## Actions to take:
1. From the forum thread on fur textures, extract the passage that begins with the words containing "Here is a seamless" and ends with "it looks like…??".
2. Extend the forum thread on making fur textures in ZBrush, picking up after its final post.

## Extract to read:
╔══

ZBrushCentral

Fur

i wish to create a fur texture, would it be possible to apply a fiber shader and then convert that to a texture?

You would have to do some blending at the seams, which is easy to do in ZBrush. I’m thinking that you would start with a square document, and fill it with a fiber-shader material. Then adjust the material to get the effect you want and do a Best Render. Bake this to freeze the lighting. Then you can use the standard ZBrush techniques (basically the same as the standard 2D technique) for creating a seamless texture from a non-seamless texture. Or you could export the picture as a .psd to your favorite 2D application and turn it into a seamless texture there.

I just made a 128x128 patch and then tiled it over a larger area to show what I mean. In ZBrush, with a 2D texture, you can press the ‘~’ key and drag to allow the creation of a seamless texture. Do this and then use some of ZBs 2D tools to hide the seams.

Here is a seamless canvas texture I created in ZBrush only.

Hold down the “~” key and click and drag to shift layer, then you can erase the seam easily :slight_smile:

well what i meant is i have a model i wanna apply fiber shader to then create fur texture from what it looks like…??
make sense?? instead of painting witht he fiberbrsuh a texture… (im not to good at painting) use the fiber shader on my model and then have it bake the texture

Hey S, why wouldn’t you just use the Fiber Material directly on your model? This is a lot more versatile than the Fiber Brush
Or am I missing something here? :wink:

Or is there some reason you don’t want to do it this way?
Here’s an example of what I mean…

In a way, the fibre material adds geometry in the render, so it will be very hard to get fibres to look any good baked to a texture unless the fibres are very short, especially as the fibres are directional.

If you did want just short fibres to give say a downey look, why not import your texture, throw it on a plane3D, apply the material, render and then use the MRGBZ tool to grab a shot of the canvas/modified texture (with or without shading). You’d have to fix seams but that would be easy in PM with the clone brush.

You could overcome the flatness effect of the plane3D by applying several different varieties of the fibre material to different parts of the texture (no good with AUVtiles off course).

╚══

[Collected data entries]
╔══

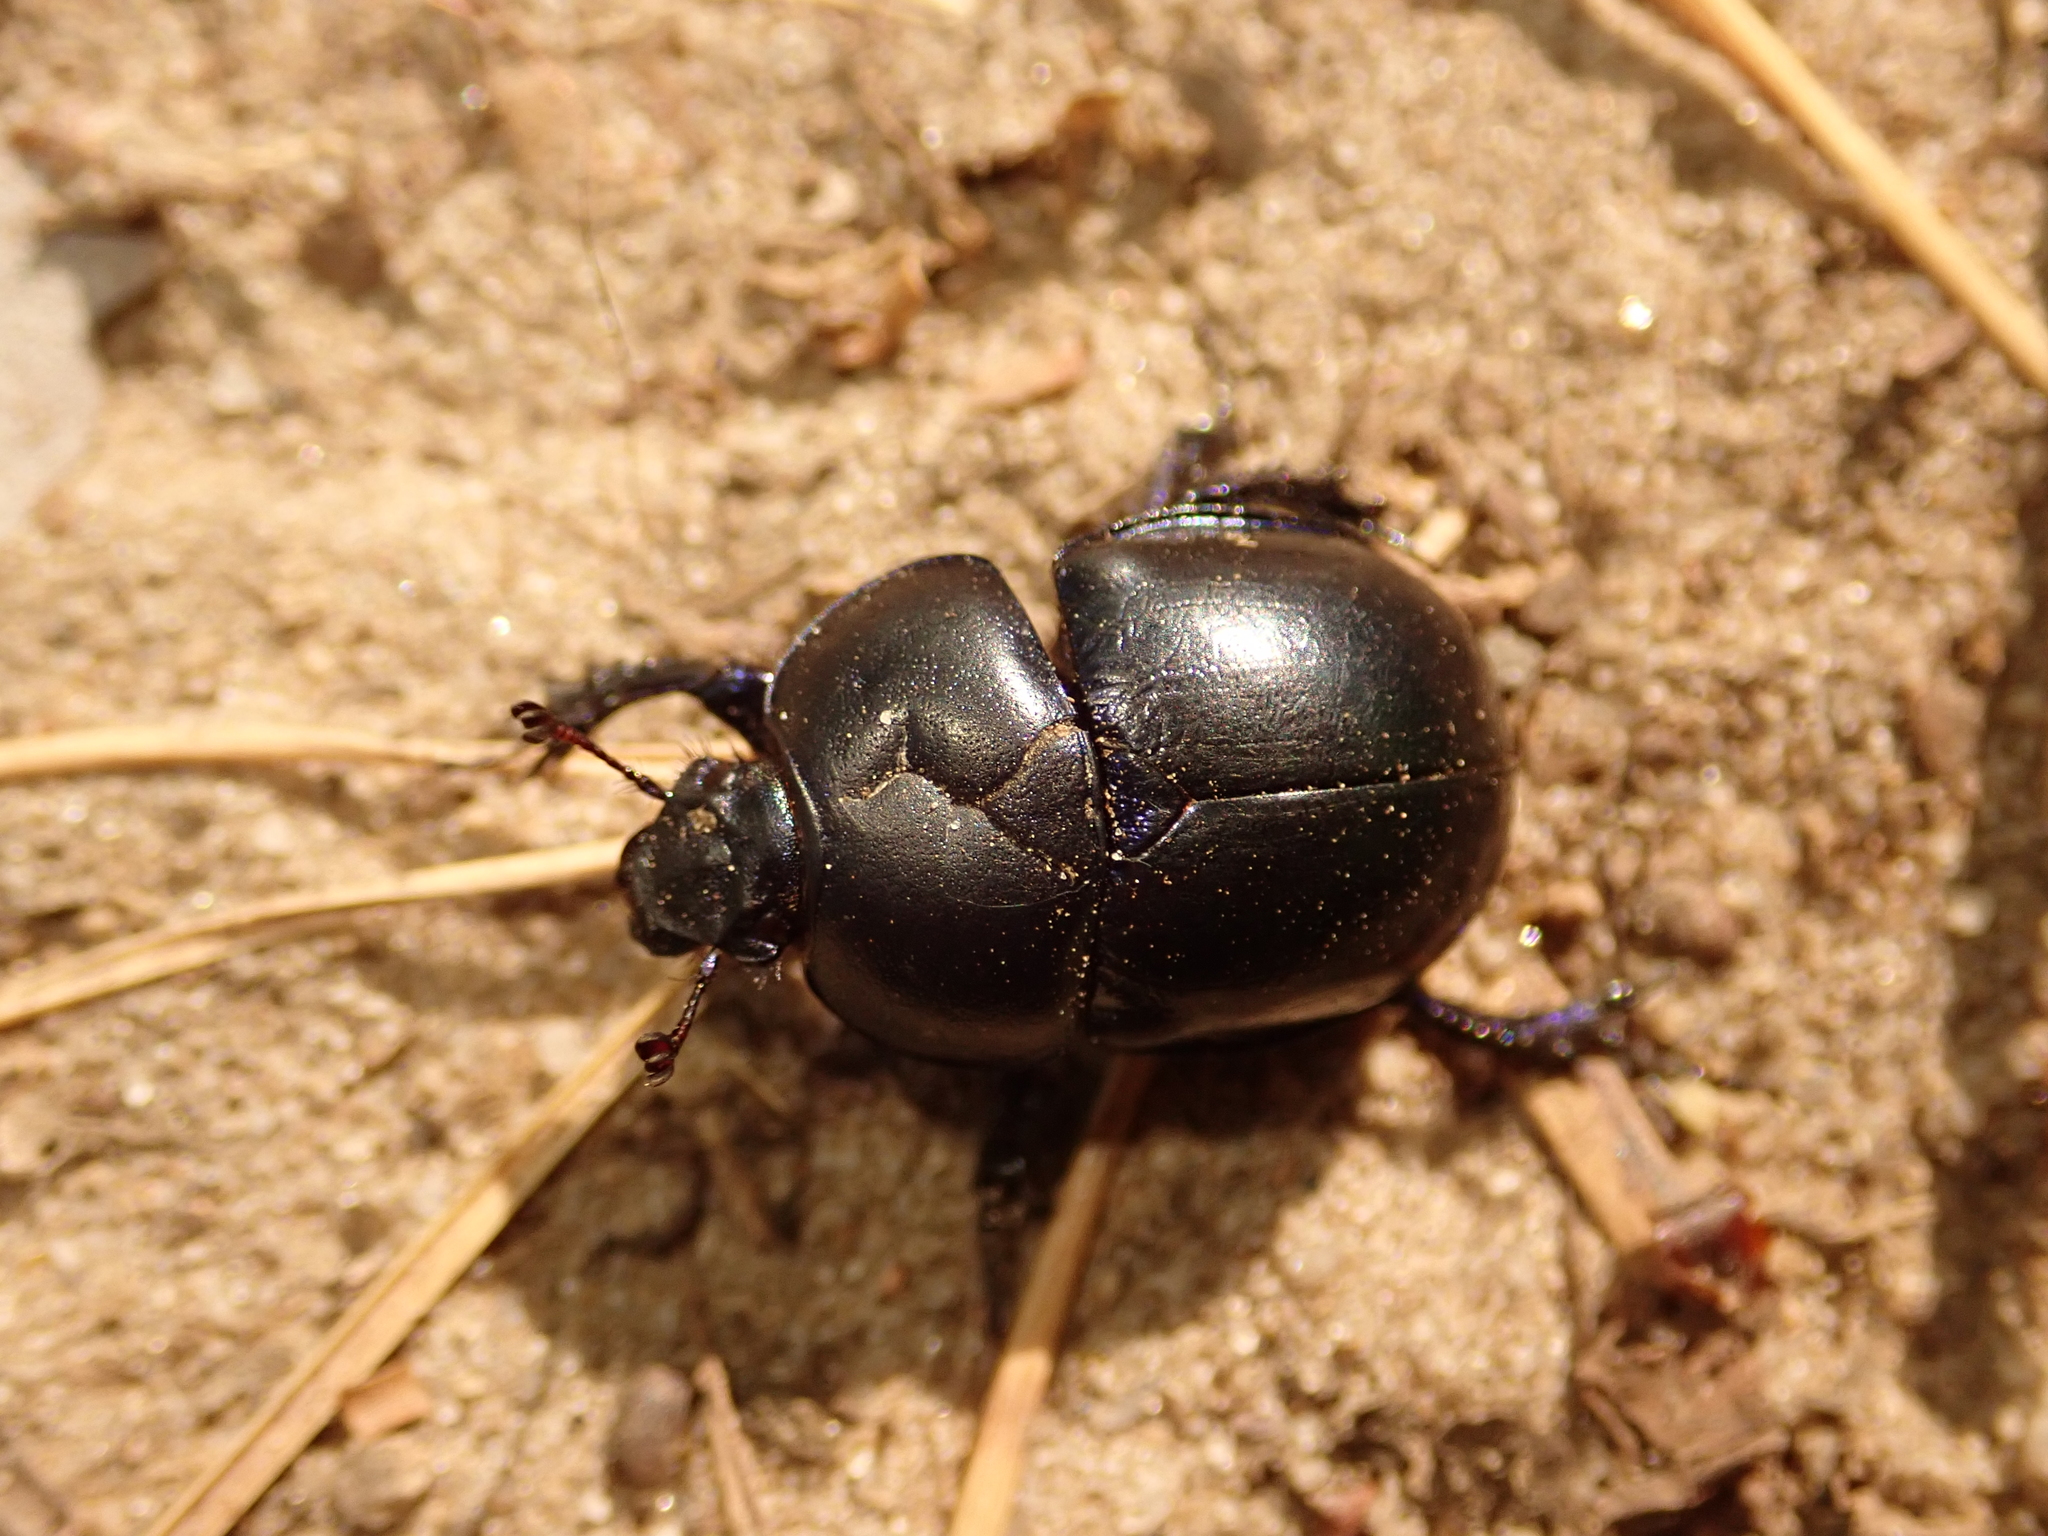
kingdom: Animalia
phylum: Arthropoda
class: Insecta
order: Coleoptera
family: Geotrupidae
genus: Trypocopris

╚══

## Results:
1.
Here is a seamless canvas texture I created in ZBrush only.

Hold down the “~” key and click and drag to shift layer, then you can erase the seam easily :slight_smile:

well what i meant is i have a model i wanna apply fiber shader to then create fur texture from what it looks like…??

2.
Sounds like you want a ‘fur texture’ for a model to be rendered outside of ZBrush, correct? Otherwise, you could just use the fur material and be done.

The problem with with rendering a ZBrush model with a fiber material, and then trying to bake that to texture, is that the fibers are 3D and the texture will look terrible, trust me. The only two ways of creating a ‘fur’ texture that would look good is by the method I proposed above, and by doing a layer clone paint job using Projection Master, which would be extremely time-consuming. (Say you have a furry sphere, and you want to paint the fur onto a 2D texture. You could mark, render and bake the sphere on one layer. Then redraw the shpere on a new layer using the marker and go into Edit mode. Then use Projection Master to paint the rendered fur from the first layer onto the currently dropped sphere by using the Clone brush. What makes this so slow is that it would only really look good if you clone through just the center part of the sphere. The fur toward the sides of the sphere is probably angled out too much to look good on a 2D texture.)

Well, if Jaycephus is right, what app are you using? I use LightWave, which has ‘Sasquatch’, and I also have used MAYA which has ‘MAYA Fur’…
I haven’t used 3D Studio for some time, so I don’t know what hair plugin it might have by now, but wouldn’t it be easier to use that, and just do the modelling, and detailing in ZBrush?
(Personally, I find I prefer the Z2 Fiber Material to Sasquatch… :wink: )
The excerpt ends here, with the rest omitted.